Tutorial. Estimating continuous values based on input image

Friday, December 01, 2017

This tutorial explains the training method of a neural network that calculates some continuous values based on input images. The following figure illustrates a neural network that outputs continuous values based on images.

Illustration of a neural network that outputs continuous values based on input images

A problem that estimates function y=f(x), which determines continuous values y from input data x, is called regression in the field of machine learning and statistics.

For example, this neural network can be used to estimate scores that indicate the quality of images, estimate the noise level, shutter speed, and the like of images, estimate parameters, such as brightness, contrast, and gamma, used to process images, estimate the number, sizes, and coordinates of objects in images, and so forth.

Datasets

Here, the MNIST dataset, which is the default dataset available in Neural Network Console, will be used for explanatory purposes. The MNIST dataset contains 60,000 images for training and 10,000 images for evaluation. Each image is a 28 × 28 monochrome image that is assigned an index (0 to 9) indicating the correct number.

MNIST data

This dataset is primarily used to categorize numbers from 0 to 9 into 10 categories (0 to 9), but here we will use the dataset for estimating continuous value labels ranging from 0.0 to 9.0 from the images. When you prepare your own dataset, you can train a neural network that estimates continuous values by preparing a dataset that provides a correct value y for image x.

Network structure

The network structure used to estimate continuous values is almost identical to the network structure used for categorization. Here, we will use the following network structure.

Neural network structure that estimates continuous values from images

The network is structured to receive a 1x28x28 image and estimate one of the continuous values. In the two convolutions, the image resolution is downsampled to one-half by setting the stride to 2,2, without using MaxPooling or the like.

The difference between this network structure and the network structure for categorization (used by a large number of sample projects included with Neural Network Console) is at the end of the network. Specifically, in the category classification problem, the network ended with Softmax+CategoricalCrossEntropy or SotmaxCrossEntropy, but the above network structure uses SquaredError at the end.

Softmax+CategoricalCrossEntropy or SotmaxCrossEntropy in the category classification problem was used to optimize the neural network parameters by normalizing the neural network output values to a probability ranging from 0.0 to 1.0 so that 1 is obtained when all categories are added (Softmax) and using a loss function that produces smaller output values as these probabilities become closer to the provided labels (CategoricalCrossEntropy). In the continuous value estimation problem, however, the neural network is optimized by using SquaredError, a loss function that expresses the mean square error between the neural network output values and the label provided as continuous values.

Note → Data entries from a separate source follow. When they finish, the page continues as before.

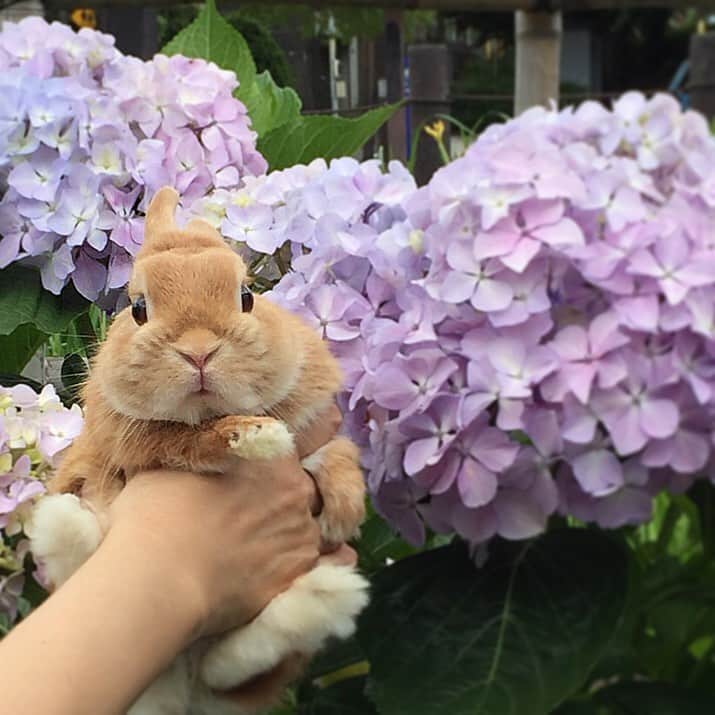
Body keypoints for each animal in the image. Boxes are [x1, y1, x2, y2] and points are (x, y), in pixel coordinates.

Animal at [28, 186, 369, 715]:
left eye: (247, 297)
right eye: (139, 308)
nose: (199, 352)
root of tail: (174, 693)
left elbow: (334, 452)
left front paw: (343, 512)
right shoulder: (142, 443)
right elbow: (190, 441)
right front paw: (260, 436)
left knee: (227, 666)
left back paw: (330, 593)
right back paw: (65, 522)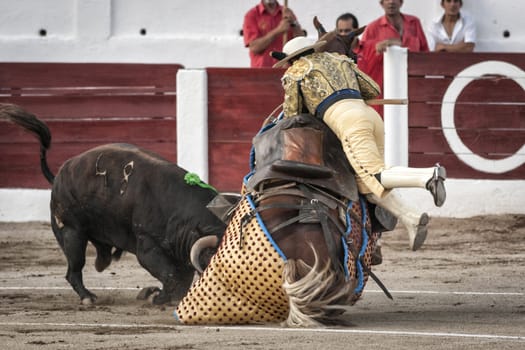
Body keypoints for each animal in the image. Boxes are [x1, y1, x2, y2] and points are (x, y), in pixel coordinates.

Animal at [0, 103, 225, 304]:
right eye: (211, 260)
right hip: (72, 232)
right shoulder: (147, 246)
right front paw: (157, 297)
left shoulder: (181, 254)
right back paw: (88, 297)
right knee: (74, 269)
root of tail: (57, 177)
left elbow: (180, 279)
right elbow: (170, 275)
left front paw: (159, 296)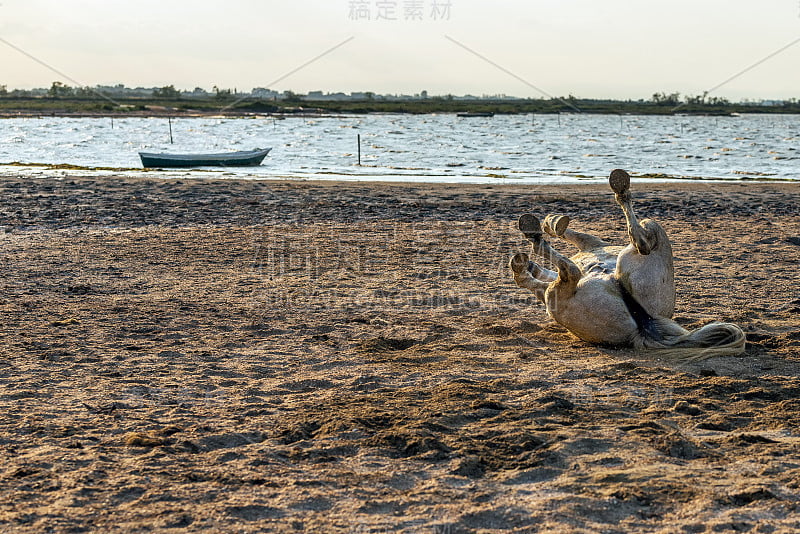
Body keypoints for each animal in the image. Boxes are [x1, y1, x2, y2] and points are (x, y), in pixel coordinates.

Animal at [510, 171, 748, 364]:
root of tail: (645, 327)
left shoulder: (589, 242)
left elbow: (567, 236)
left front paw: (551, 223)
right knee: (634, 245)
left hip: (560, 292)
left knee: (581, 267)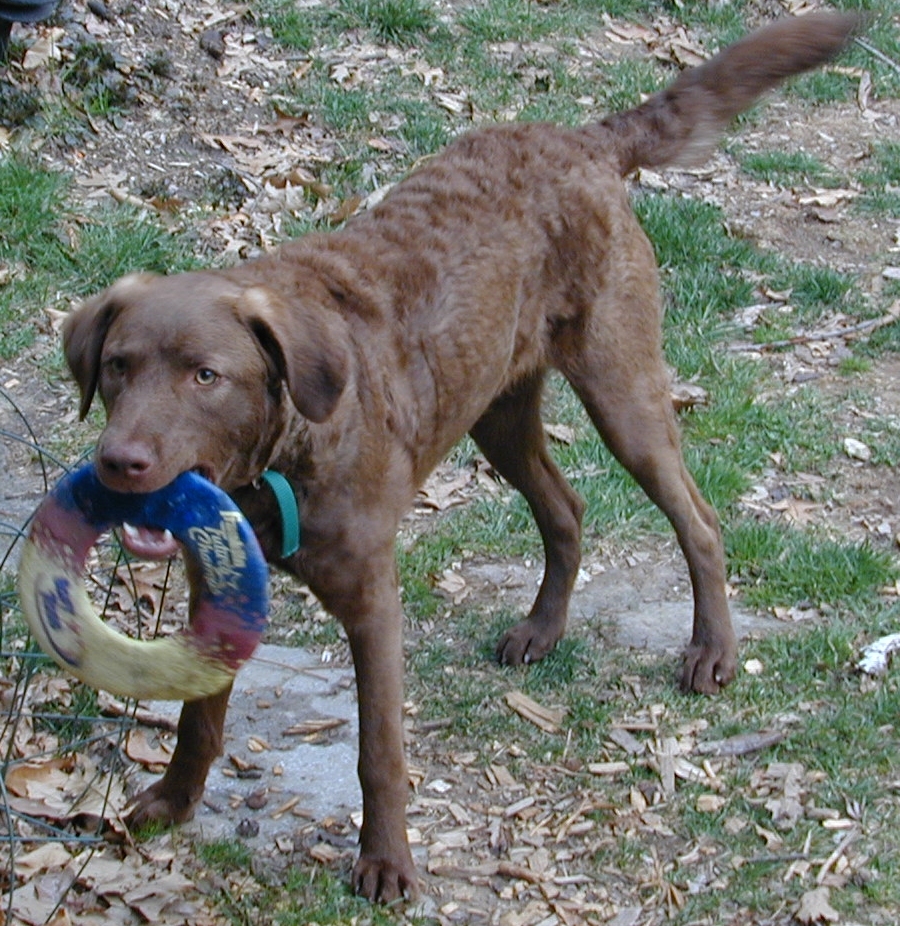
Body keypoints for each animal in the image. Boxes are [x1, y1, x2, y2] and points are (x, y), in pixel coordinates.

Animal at [63, 12, 856, 900]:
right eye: (118, 366)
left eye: (206, 376)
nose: (119, 461)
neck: (281, 458)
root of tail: (582, 136)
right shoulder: (222, 587)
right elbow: (199, 718)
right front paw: (171, 803)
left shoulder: (374, 601)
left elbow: (379, 750)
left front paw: (385, 863)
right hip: (498, 412)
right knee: (566, 509)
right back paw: (542, 630)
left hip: (623, 391)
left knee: (699, 517)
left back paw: (712, 651)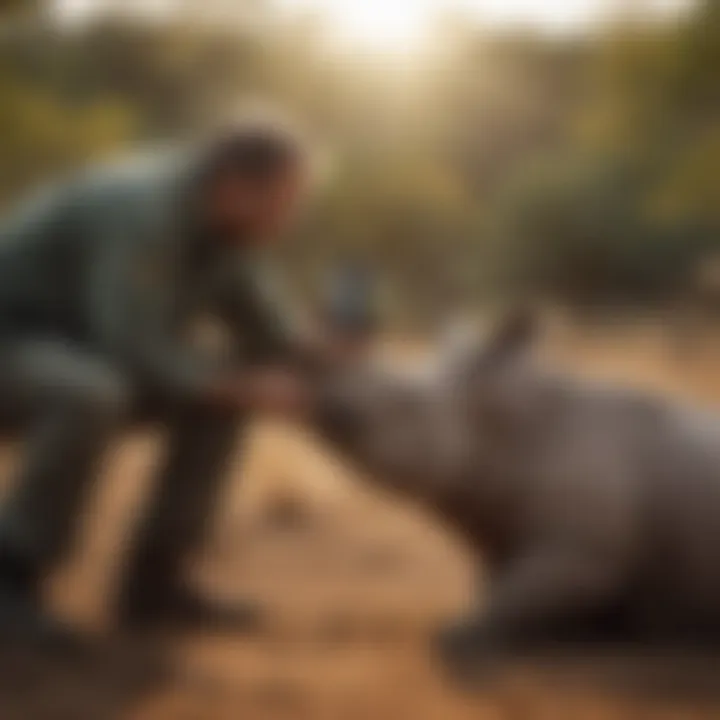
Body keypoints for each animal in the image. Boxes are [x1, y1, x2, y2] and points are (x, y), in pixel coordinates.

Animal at [314, 312, 720, 672]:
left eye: (406, 406)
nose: (325, 409)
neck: (501, 429)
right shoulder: (498, 527)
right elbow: (503, 587)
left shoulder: (585, 555)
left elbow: (513, 595)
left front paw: (461, 643)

By using this kind of network structure, we can expect the neural network output values to become closer to the values provided as labels as the training progresses.

Training results

Let’s actually execute training using the above dataset and network structure. This time the training was completed in 30 minutes using a CPU.

The learning curve of the training result is shown below. Cost, training error, and validation error values are the output values of SquaredError (mean square errors between the neural network output values and correct labels).

Learning curve

The validation error that was 0.77 at the end of one epoch training was reduced to 0.23 after 100 epochs. We can see that as the training progresses, the squared error (y’ – y)^2 between the neural network output values and correct labels becomes smaller.

Estimated results

The result of estimating continuous values for the validation data set using the trained neural network is shown below.

Evaluation results

We can see that for the estimated values, y’, which takes on one of the continuous values, is being output and that the estimated value y’ is close to the value y applied as labels.

To verify the estimated results of continuous values in another way, let’s open output_result.csv, which is in the estimated result output folder, in Excel (Windows version only). We select columns y and y’ and create a scatter chart.

In the created scatter chart, correct labels (y) are plotted on the horizontal axis and estimated values (y’) output by the neural network based on images on the vertical axis.

Scatter chart of correct labels (y: horizontal axis) and estimated results (y’: vertical axis)

For all images 0 to 9, we can see that the output values (y’) are close to the correct labels (y).

Advanced technique

The network structure described earlier was extremely simple in order to explain how to estimate continuous values. By employing a network structure implementing the latest technique, we can expect higher accuracy using the same dataset.

In handling regression problems, it is known that there are cases in which using HuberLoss in place of SquaredError for the loss function leads to more stable estimation of continuous values. HuberLoss is a loss function designed to linearly increase loss when squared errors exceed a given value.

Layer reference. HuberLoss

Neural network structure using HuberLoss

It is possible to estimate multiple continuous values from a single image by applying the correct label y as a vector rather than a one-dimensional array. For example, to estimate four continuous values, a four-dimensional correct vector containing y__0 to y__3 (variable + double underscore + vector dimension index) is applied to the dataset.

Example: Dataset for four-dimensional continuous value estimation

Further, it is possible to train an image input-output network in order to estimate continuous values from an area of images or pixels rather than estimating continuous values from the whole image.